An Afghan woman who fled her home to escape the Taliban has told ITV News there are already eyewitness testimonies of the insurgents torturing women in the country.
The woman, who we've chosen not to identify for her safety, said the Taliban will "never respect or give value to women's rights".
"We have eyewitnesses in some provinces who have seen them torturing women," she told us.
She fled her hometown of Mazar-i-Sharif for Kabul, before the insurgents took the capital city and regained control of all of Afghanistan.
Now the 24-year-old has lost her job and is working for a women's aid organisation.
She described the streets of Kabul as empty - with women and girls too scared to set foot outside for fear of retributions.
Her words come as the UK's top military chief told ITV News the Taliban must be "given a chance" to govern and may do so "in a less repressive, more reasonable, and more inclusive way".
'The streets are empty, there are no women and girls'
However, this is at odds with reports coming out of Afghanistan.

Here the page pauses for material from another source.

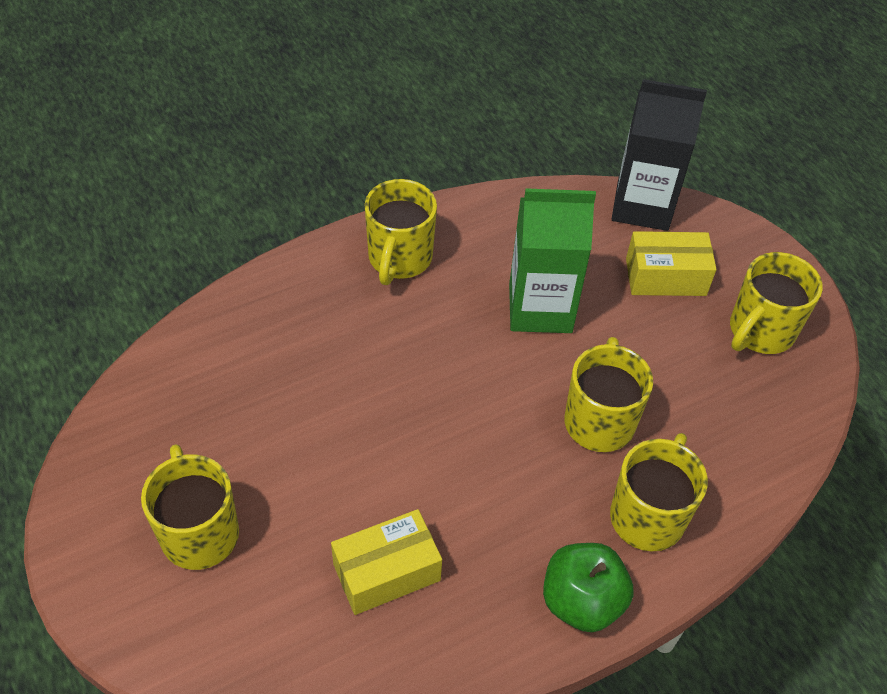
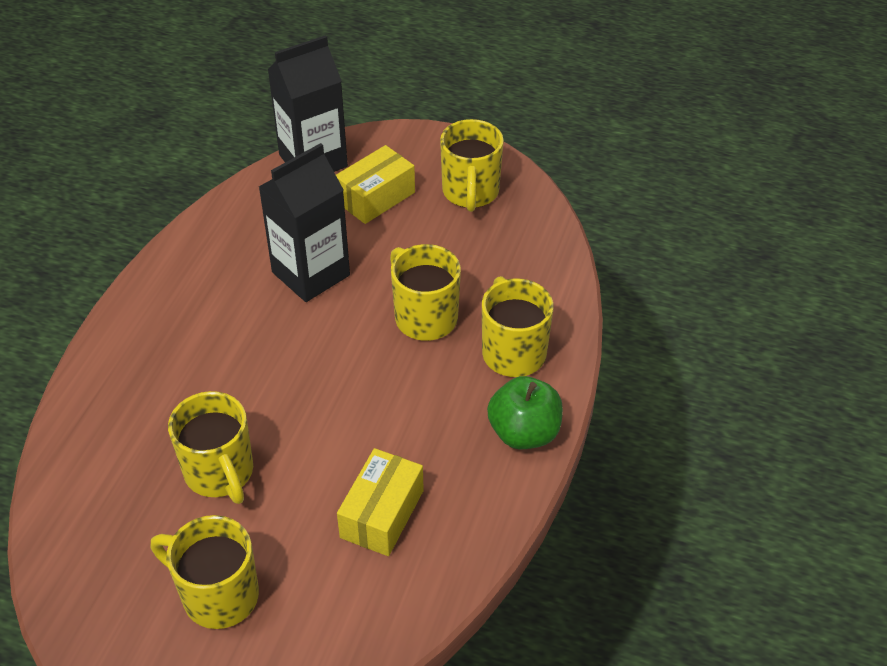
camera: 40 degrees left, 5 degrees down
(399, 259) = (170, 309): yellow mug -> yellow mug (220, 473)
(540, 308) = (311, 274): green carton -> black carton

On Tuesday, a man from Manchester who is stranded in Afghanistan told ITV News the Taliban had executed people in his street.
The woman ITV News spoke to said that in Afghanistan, women "cannot walk on the street anymore.
"We're scared of wearing some clothes and walking on the street, because we fear the Taliban might look at us and torture us because we're wearing something different.
"We have to wear the burqa. The streets are empty and there are no women and girls in Kabul."
She told ITV News it was like the country had "started from zero" once more.
The US and UK's withdrawal from Afghanistan has been sharply criticised in light of the Taliban's successes in reclaiming the country in just a few weeks.
ITV News Senior International Correspondent John Irvine is in Kabul, where Afghans desperate to escape are waiting at the gates of abandoned embassies
The UK has agreed to take 20,000 refugees, who may be in danger as a result of the Taliban takeover. But many more remain stuck in Afghanistan - unable to leave and those who can come to Britain will do so over a five-year period.
"I want the UN and the rest of the world to help us in this moment," the woman told ITV News.
"I feel really, really sad for this situation. I'm living like an immigrant in my hometown, in my country. We should live freely."
She described an Afghanistan of 20-years-ago returned in just a few short weeks.
"We cannot work outside, we cannot join university, I don't know what the future of Afghanistan is, and the future of women in Afghanistan."